I nodded. I brushed some more dirt off me. "What are you doing?" I asked.

"Making a Louisville into a slugger," Greg said. He was holding a wood baseball bat steady on top of a rusted oil drum and cutting the barrel of the bat with the hacksaw. After a couple strokes, the upper portion of the bat dropped to the ground, onto a small pile of sawdust.

"Whose model is it?" I asked.

"Cecil Fielder," Greg answered. "He was fat, but he could hit those homers." Greg patted his own stomach, not a flat surface by any means. "Gives regular people hope," he said. He smiled. He held up what was left of the bat, a lethal two-foot stick of solid northern white ash.

"How come you don't use an axe handle?" I asked.

Greg pointed to the knob on the end of the bat and opened his hand, showing how the handle tapered slightly. "Much better grip with this setup," he said. "And it fits under the seat of my truck." He looked me up and down. "You feel okay to work today?"

" Sure," I said. Greg hustled a lot of odd jobs, but his main source of income was bounty hunting and skip tracing. He carried an Idaho license to do what he did, and ever since I d moved to Moscow after my marriage broke apart back East, Greg asked me along as backup whenever a job called for it. I was his unofficial partner, which probably had nothing to do with any special skill I possessed. It had to do with the fact that I was fairly big and agile and lived next door and wasn't above winging someone in the leg versus chasing him or her. "Let's go," I said. We started walking over toward his ugly truck, an old four-door Toyota Land Cruiser that had a piece of home-installed Plexiglas separating the front and back seats, just like the cops. "Do you have any beer we can take with us?" I asked.

"First, man takes drink," Greg said. "Second, drink takes man."

"Just stop at the package store on the way then, Grasshopper," I said.

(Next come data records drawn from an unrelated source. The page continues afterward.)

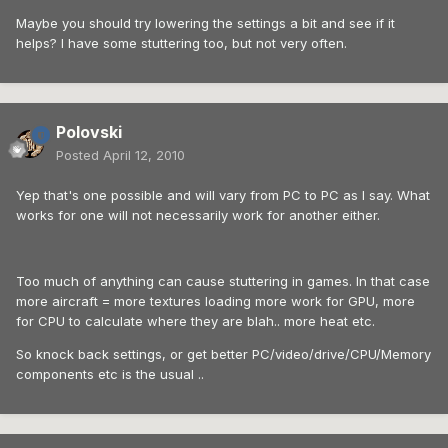
Maybe you should try lowering the settings a bit and see if it
helps? I have some stuttering too, but not very often.
Polovski
Posted
April 12, 2010
Yep that's one possible and will vary from PC to PC as I say. What
works for one will not necessarily work for another either.
Too much of anything can cause stuttering in games. In that case
more aircraft = more textures loading more work for GPU, more
for CPU to calculate where they are blah.. more heat etc.
So knock back settings, or get better PC/video/drive/CPU/Memory
components etc is the usual ..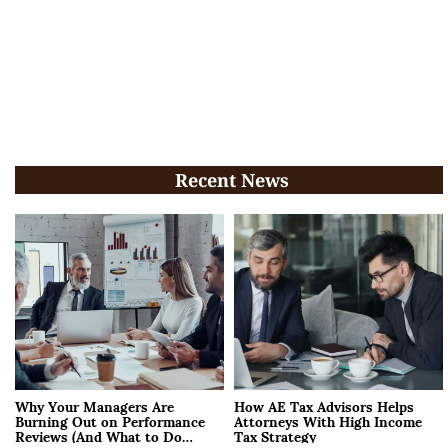
Recent News
Why Your Managers Are
How AE Tax Advisors Helps
Burning Out on Performance
Attorneys With High Income
Reviews (And What to Do
Tax Strategy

I climbed in the Toyota at co-pilot and Greg got in the driver's seat. He put the sawed-off bat under his seat.

"Get the Berretta," Greg said. I reached into the glove compartment and came out with a slim, black Berretta. I put the pistol in my right hand jacket pocket. Greg was wearing a shoulder holster under his hunting vest. He pulled out a .45 Colt Combat Commander and checked the clip and the safety. We were ready to go. Greg pulled onto the highway and we headed north into the Idaho panhandle.

"What's doing today?" I asked. Houses got scarce and the country was mostly fields and pinewoods. The Rockies got bigger on the horizon.

"Big job," Greg said. "Guard duty."

"Guarding what?" I asked. Broken-down farmhouses passed by on either side as we turned east going through a wide spot in the road called Potlatch.

"Poker chips," Greg said.

"How much do you think we can make?" I asked.

Greg looked out the window and then back at the road. "I figure for both of us, two hundred dollars an hour." He nodded. "If there's anything else, the fee gets doubled."

"Anything else? What sort of anything else?" I asked.

"Gunfire," Greg said. "If somebody shoots at us or if we have to shoot at someone, the fee doubles."

"That's fair," I said. I thought about it. "Do you think somebody will shoot at us?"